Saved entries
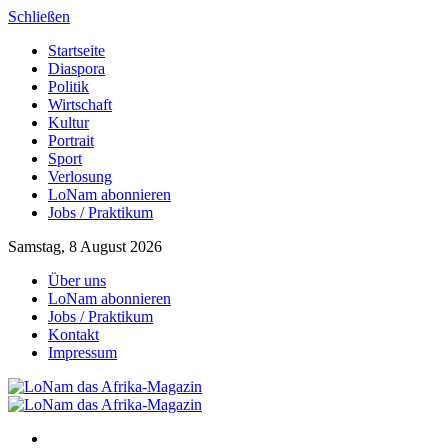
Schließen
Startseite
Diaspora
Politik
Wirtschaft
Kultur
Portrait
Sport
Verlosung
LoNam abonnieren
Jobs / Praktikum
Samstag, 8 August 2026
Über uns
LoNam abonnieren
Jobs / Praktikum
Kontakt
Impressum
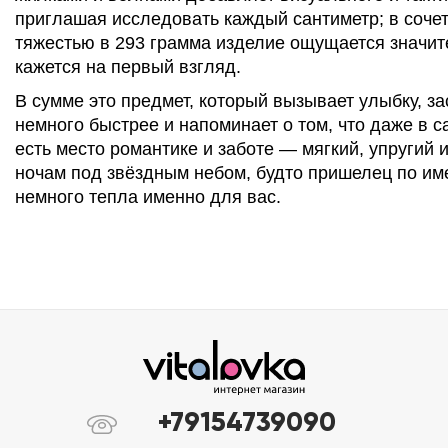
приглашая исследовать каждый сантиметр; в соче
тяжестью в 293 грамма изделие ощущается значит
кажется на первый взгляд.
В сумме это предмет, который вызывает улыбку, за
немного быстрее и напоминает о том, что даже в 
есть место романтике и заботе — мягкий, упругий 
ночам под звёздным небом, будто пришелец по име
немного тепла именно для вас.
+79154739090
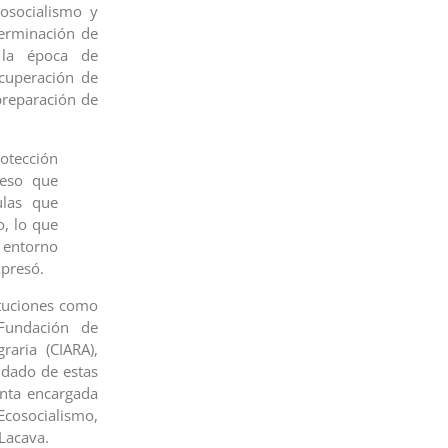
cosocialismo y
germinación de
n la época de
ecuperación de
preparación de
otección
 eso que
ulas que
, lo que
 entorno
xpresó.
tituciones como
Fundación de
aria (CIARA),
idado de estas
enta encargada
Ecosocialismo,
Lacava.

• _What the task asks_: Pick out each line of the listing above that contains the string "немного". Case counts, so include only lines where it appears with the same capitalization.

• _Response_:
немного быстрее и напоминает о том, что даже в 
немного тепла именно для вас.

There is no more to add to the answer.